- _INSTRUCTIONS TO FOLLOW_: If a line comes after the one containing "16: 70 -> 50", leave it out; copy every line before it, and that line too, exactly as written, starting from the first line of the entries.

----

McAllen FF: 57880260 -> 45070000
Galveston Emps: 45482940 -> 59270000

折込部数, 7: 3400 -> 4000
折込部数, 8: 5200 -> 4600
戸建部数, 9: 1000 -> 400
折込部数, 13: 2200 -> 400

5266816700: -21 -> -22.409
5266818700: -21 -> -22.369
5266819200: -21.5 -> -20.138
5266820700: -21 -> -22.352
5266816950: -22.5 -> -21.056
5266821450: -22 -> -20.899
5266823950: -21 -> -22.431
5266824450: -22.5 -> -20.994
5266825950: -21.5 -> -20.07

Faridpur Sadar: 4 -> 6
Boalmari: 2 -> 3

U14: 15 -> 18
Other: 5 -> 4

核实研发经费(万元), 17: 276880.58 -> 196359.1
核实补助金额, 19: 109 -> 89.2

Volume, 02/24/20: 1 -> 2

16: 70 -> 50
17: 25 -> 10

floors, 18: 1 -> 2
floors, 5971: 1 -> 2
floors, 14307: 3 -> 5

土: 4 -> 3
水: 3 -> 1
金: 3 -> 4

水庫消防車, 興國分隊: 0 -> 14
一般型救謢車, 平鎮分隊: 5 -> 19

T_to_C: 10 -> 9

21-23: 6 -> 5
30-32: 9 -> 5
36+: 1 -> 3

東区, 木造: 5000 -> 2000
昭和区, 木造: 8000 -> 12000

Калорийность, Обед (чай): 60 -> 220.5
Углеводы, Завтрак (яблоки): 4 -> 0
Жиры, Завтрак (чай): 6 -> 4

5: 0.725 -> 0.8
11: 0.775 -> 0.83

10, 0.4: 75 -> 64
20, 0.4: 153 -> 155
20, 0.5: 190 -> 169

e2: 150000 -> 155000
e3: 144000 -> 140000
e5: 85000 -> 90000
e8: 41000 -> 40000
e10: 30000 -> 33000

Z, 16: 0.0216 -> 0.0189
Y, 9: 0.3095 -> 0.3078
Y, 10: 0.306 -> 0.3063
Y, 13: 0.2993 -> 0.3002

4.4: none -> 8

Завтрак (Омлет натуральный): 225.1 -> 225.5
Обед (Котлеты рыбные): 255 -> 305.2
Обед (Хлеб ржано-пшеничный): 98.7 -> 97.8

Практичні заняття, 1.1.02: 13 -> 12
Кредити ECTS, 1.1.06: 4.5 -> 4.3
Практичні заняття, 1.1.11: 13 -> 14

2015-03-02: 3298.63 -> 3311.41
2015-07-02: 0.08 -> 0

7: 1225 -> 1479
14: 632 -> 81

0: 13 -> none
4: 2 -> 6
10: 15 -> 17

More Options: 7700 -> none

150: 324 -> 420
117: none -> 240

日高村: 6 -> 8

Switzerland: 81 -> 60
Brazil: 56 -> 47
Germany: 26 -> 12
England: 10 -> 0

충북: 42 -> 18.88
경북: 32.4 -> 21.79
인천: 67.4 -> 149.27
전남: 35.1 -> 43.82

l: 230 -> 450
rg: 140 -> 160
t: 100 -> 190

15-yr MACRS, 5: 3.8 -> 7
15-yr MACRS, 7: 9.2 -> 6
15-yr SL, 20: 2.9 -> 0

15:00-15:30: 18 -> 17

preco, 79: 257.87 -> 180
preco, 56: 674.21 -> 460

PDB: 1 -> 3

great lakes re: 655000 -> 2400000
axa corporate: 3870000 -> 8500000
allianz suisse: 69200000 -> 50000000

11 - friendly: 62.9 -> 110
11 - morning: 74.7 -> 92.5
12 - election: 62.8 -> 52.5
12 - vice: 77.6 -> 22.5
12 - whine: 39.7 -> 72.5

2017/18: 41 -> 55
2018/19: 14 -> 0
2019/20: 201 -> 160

----

- _EXERCISE RESULT_:
McAllen FF: 57880260 -> 45070000
Galveston Emps: 45482940 -> 59270000

折込部数, 7: 3400 -> 4000
折込部数, 8: 5200 -> 4600
戸建部数, 9: 1000 -> 400
折込部数, 13: 2200 -> 400

5266816700: -21 -> -22.409
5266818700: -21 -> -22.369
5266819200: -21.5 -> -20.138
5266820700: -21 -> -22.352
5266816950: -22.5 -> -21.056
5266821450: -22 -> -20.899
5266823950: -21 -> -22.431
5266824450: -22.5 -> -20.994
5266825950: -21.5 -> -20.07

Faridpur Sadar: 4 -> 6
Boalmari: 2 -> 3

U14: 15 -> 18
Other: 5 -> 4

核实研发经费(万元), 17: 276880.58 -> 196359.1
核实补助金额, 19: 109 -> 89.2

Volume, 02/24/20: 1 -> 2

16: 70 -> 50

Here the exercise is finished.